You might expose the same functionality in different ways to different consumers; by supporting different message or request formats inside this service.
Service Meshes
“The Road to an Envoy Service Mesh” by Snow Pettersen at Square’s developer blog.
With a service mesh, each service instance communicates with other service instances via its own, dedicated local proxy. There is no central proxy layer, you avoid the pitfalls regarding having a shared “smart” pipe. Each service can own its own piece of the service-to-service pipe if needed.
Content-based Routing
Intercept all messages intended for the downstream monolith, and filter the messages on to the appropriate location.
This technique allows us to leave the monolith untouched but we’re placing another queue on our request path.
It’s arguable that the content-based router is implementing a “smart pipe”, adding complexity in terms of how calls are routed between our systems. In some situations, this is a highly useful technique.
Selective Consumption
Change the monolith and have it ignore messages sent which should be received by our new service. Here, we have both our new service and our monolith share the same queue, and locally they use some sort of pattern matching process to listen to the messages they care about.
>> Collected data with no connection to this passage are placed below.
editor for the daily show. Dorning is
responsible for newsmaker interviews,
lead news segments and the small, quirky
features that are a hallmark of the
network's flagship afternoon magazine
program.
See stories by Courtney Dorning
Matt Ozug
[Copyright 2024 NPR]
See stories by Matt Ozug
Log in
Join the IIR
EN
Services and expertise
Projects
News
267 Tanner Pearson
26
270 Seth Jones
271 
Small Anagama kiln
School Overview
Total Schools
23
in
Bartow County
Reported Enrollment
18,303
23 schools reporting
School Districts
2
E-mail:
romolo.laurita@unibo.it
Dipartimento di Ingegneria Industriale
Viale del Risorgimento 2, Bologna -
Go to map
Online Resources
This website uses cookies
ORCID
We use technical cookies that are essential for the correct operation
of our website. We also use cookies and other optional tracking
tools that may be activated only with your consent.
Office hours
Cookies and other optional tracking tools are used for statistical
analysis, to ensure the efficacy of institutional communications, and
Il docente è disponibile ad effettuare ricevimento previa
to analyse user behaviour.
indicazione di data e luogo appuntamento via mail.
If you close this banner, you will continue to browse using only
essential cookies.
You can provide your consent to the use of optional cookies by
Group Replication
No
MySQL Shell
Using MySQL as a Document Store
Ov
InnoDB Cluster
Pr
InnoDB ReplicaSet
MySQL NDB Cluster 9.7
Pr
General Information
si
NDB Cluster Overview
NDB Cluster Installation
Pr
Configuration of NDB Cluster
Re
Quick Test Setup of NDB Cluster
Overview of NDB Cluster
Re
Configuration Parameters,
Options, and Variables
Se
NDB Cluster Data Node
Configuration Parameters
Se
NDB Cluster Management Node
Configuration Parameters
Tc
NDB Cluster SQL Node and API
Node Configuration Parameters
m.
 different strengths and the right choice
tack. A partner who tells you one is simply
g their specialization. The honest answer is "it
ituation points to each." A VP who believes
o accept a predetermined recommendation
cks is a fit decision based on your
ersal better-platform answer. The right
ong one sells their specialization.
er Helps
When you want to redirect the calls, it requires two changes to be fairly well coordinated. You need to stop your monolith from reading the calls meant for the new service, and then have the service pick them up. Likewise, reverting the call interception requires two changes to roll back.
Consider using selective consumption with only a small number of consumers and/or with a simple set of filtering rules.
Changing Behavior While Migrating Functionality
If the Payroll microservice had a few bug fixes applied to how it works that hadn’t been back-ported to the equivalent functionality in the monolith, then a rollback would also cause those bugs to reappear in the system. This can get more problematic if you’d added new functionality to the Payroll microservice.
If you allow for changes in functionality you are moving before the migration is complete, then you have to accept that you are making any rollback harder.
It’s easier if you don’t allow for any changes until the migration is complete. The longer the migration takes, the harder it can be to enforce a feature freeze in this part of the system.
The longer it takes you to complete the migration, the more pressure you’ll be under to “just flip this feature while you’re at a it”.
The smaller you make each migration, the less pressuire you’ll be under to change the functionality being migrated before the migration has completed.